# Shark sighted in Iron Cove



## CanuckChubbs (May 2, 2010)

Went for a run this morning and noticed a laminated sign stating a *Warning: Shark Sighting* in Iron Cove Sydney. Apparently a large 2m attacked one of the regular rowers paddle. Don't know of the severity, but just a warning. Apparently it was identified as a possible bull shark.


----------



## CanuckChubbs (May 2, 2010)

kraley said:


> ATTENTION SYDNEY KAYAKERS: THERE ARE SHARKS OUT THERE.

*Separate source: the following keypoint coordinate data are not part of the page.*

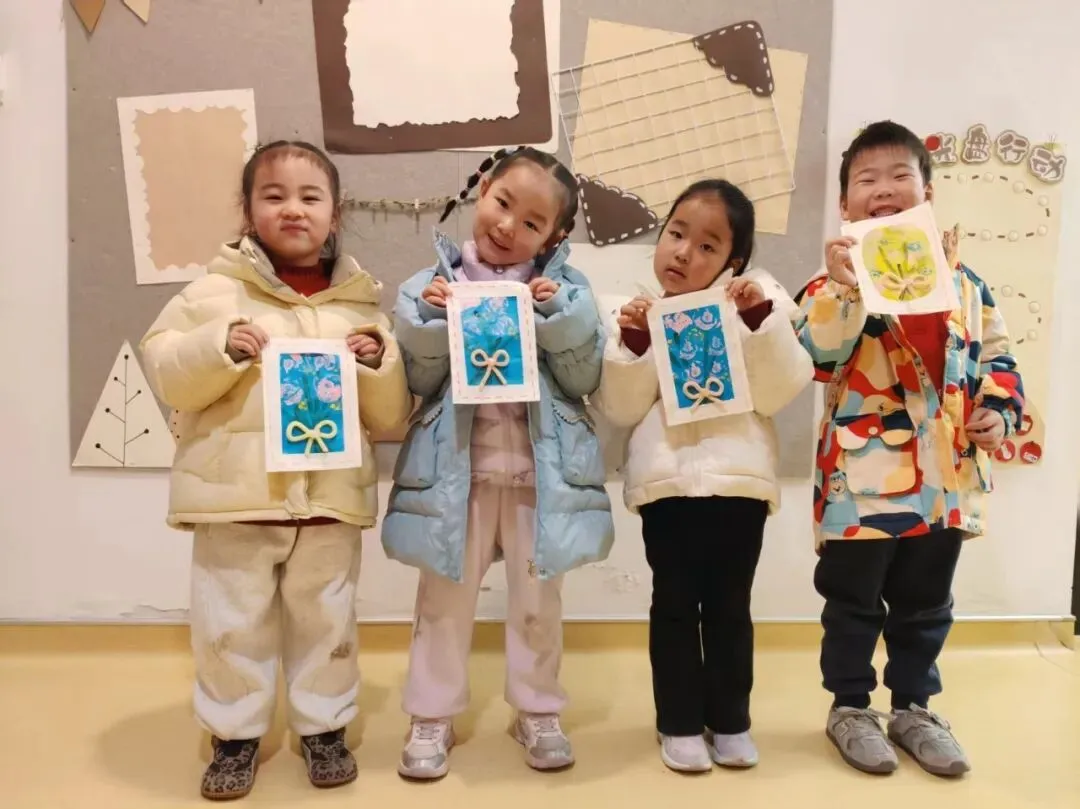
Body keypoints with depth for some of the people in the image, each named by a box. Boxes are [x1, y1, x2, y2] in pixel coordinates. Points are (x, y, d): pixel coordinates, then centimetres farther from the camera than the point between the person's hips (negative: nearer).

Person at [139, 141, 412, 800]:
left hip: (330, 498, 1)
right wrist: (220, 348, -17)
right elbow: (166, 376, -2)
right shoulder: (218, 291, 1)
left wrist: (379, 364, -12)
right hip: (235, 494, -1)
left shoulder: (361, 304, 5)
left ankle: (325, 727, 33)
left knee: (326, 622, 13)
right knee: (231, 624, 10)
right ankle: (235, 734, 31)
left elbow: (392, 415, 6)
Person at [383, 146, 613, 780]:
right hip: (458, 465, 0)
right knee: (445, 596, 11)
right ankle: (433, 717, 28)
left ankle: (539, 712, 33)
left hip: (541, 465, 0)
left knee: (538, 598, 14)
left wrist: (559, 315, -17)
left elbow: (585, 380, -5)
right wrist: (429, 319, -16)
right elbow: (421, 382, -2)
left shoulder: (565, 287, -1)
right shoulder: (435, 282, 1)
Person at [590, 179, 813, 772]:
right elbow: (620, 409, -2)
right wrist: (631, 345, -15)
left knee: (730, 606, 11)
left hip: (740, 477, 0)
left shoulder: (755, 304, 4)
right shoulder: (639, 313, 5)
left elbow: (776, 392, -6)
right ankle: (681, 723, 24)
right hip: (667, 480, 0)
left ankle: (730, 721, 29)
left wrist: (763, 320, -15)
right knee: (675, 603, 8)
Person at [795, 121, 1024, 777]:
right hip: (865, 474, -4)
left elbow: (997, 358, 14)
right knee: (855, 600, 9)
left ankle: (914, 707, 36)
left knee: (926, 602, 18)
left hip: (946, 475, 5)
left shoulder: (964, 281, 8)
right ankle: (851, 706, 29)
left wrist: (998, 412, -1)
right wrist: (842, 286, -31)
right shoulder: (839, 277, -6)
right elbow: (819, 356, -21)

 :lol: :lol: :lol: :lol: :lol: I didn't think that it was going to come as a surprise to people. Just worth a mention since the majority of the rowers on Lane Cove are young high school students. And today I watched one of them roll over and the boat took their sweet as time getting there.


----------



## sarod420 (Sep 25, 2009)

Did he happen to have a 12/0 hook attached to is ankle?


----------



## wayner (Jan 7, 2009)

just wonder how many sharks are west of the sydney harbour bridge.
i see at least one a year and the last one was a blue shark near the old bridge there at blackwattle bay.think thats the the location where our ken goes fishing for jewies at night.and i believe most of the bull sharks are up the river chasing mullet as thats why so many of the rowers get their paddles or oars bitten as when you listern to the splash they make it sounds like a big mullet leaping out of the water.so then when the big biteys come over for a nibble.so the sharks are more interested in fish than us so i dont really worry about them

wayne


----------